Directions
Say how many lines in the records contain "realtidsklocka". The reply must consist of the number alone.

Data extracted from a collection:
******

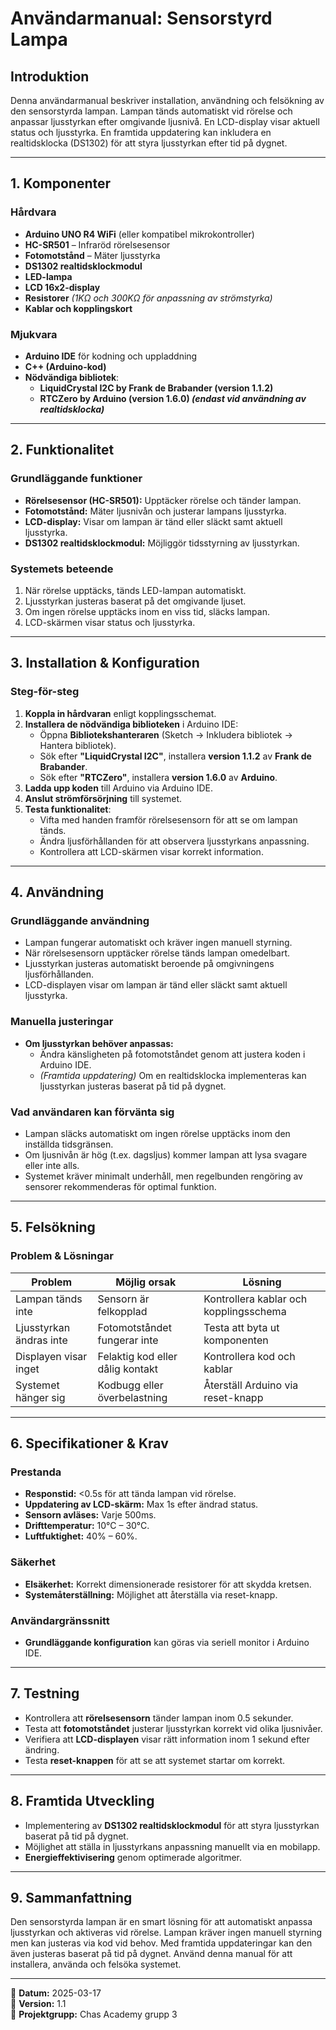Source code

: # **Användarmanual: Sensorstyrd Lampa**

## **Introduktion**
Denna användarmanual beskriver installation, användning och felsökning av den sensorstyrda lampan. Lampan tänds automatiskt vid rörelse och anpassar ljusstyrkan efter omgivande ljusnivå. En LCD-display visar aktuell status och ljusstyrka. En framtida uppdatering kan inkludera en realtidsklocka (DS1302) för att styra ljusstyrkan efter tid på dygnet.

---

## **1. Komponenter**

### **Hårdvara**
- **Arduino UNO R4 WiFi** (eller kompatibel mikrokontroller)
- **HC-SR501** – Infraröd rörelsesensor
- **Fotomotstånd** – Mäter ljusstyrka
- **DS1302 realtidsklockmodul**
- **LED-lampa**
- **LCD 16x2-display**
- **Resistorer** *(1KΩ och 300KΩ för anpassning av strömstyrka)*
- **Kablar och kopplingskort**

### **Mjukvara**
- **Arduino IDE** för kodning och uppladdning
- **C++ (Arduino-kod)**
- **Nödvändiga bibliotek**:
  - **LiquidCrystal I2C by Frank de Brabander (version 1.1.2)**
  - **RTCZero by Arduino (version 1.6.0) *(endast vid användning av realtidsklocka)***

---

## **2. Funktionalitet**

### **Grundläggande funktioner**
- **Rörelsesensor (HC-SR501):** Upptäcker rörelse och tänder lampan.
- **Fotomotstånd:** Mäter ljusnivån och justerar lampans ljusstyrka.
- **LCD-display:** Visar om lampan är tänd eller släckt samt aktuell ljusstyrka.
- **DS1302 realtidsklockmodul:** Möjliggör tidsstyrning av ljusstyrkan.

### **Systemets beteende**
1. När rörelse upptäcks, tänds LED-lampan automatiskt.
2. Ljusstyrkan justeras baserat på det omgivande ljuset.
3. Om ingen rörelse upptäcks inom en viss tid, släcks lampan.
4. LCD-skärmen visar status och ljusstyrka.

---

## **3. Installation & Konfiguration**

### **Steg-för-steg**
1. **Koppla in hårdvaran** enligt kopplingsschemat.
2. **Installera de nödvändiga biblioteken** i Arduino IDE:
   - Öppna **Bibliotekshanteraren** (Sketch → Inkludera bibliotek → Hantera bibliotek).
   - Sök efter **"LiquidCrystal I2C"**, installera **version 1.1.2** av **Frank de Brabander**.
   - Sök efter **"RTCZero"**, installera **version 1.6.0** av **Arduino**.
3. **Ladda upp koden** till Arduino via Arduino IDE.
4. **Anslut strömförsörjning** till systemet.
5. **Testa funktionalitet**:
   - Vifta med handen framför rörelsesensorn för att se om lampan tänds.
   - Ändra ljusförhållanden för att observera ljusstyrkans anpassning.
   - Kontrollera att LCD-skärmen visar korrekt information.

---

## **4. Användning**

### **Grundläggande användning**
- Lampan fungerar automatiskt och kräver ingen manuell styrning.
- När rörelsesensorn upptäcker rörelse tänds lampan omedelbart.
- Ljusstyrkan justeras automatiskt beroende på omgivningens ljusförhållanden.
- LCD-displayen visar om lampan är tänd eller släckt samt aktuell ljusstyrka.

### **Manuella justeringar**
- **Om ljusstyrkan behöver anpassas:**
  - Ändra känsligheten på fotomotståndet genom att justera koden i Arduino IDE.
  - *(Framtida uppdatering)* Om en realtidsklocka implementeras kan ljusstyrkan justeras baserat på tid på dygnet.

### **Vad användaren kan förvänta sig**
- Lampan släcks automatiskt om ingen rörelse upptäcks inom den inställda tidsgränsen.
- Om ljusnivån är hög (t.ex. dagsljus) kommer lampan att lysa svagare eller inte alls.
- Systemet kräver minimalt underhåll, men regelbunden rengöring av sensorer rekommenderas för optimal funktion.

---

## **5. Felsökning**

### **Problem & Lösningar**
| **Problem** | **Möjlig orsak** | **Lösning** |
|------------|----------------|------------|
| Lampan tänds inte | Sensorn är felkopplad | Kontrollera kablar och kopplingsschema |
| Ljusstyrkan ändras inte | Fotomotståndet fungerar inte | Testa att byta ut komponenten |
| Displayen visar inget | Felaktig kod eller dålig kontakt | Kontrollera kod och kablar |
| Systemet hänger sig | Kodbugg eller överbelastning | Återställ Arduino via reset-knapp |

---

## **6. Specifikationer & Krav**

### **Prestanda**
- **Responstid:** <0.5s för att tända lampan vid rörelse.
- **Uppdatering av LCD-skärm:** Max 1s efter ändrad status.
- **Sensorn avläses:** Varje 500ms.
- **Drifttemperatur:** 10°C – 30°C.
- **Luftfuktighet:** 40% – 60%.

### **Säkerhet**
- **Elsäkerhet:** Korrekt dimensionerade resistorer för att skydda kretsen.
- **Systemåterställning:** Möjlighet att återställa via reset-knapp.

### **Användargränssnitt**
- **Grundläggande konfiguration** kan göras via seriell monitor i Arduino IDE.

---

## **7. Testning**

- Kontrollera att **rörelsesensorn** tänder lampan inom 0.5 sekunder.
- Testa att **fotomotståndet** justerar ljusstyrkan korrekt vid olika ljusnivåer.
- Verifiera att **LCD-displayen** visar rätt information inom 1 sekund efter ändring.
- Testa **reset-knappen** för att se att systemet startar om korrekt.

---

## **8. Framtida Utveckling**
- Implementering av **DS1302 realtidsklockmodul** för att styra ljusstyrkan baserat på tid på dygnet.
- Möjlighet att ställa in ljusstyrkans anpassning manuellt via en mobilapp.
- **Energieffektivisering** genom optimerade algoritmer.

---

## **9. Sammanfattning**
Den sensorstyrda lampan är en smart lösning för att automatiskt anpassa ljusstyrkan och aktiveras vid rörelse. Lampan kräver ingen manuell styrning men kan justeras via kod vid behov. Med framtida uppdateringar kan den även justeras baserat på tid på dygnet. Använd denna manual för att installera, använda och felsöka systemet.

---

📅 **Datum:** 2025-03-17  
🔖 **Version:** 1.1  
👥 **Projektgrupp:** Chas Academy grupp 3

******

Output
3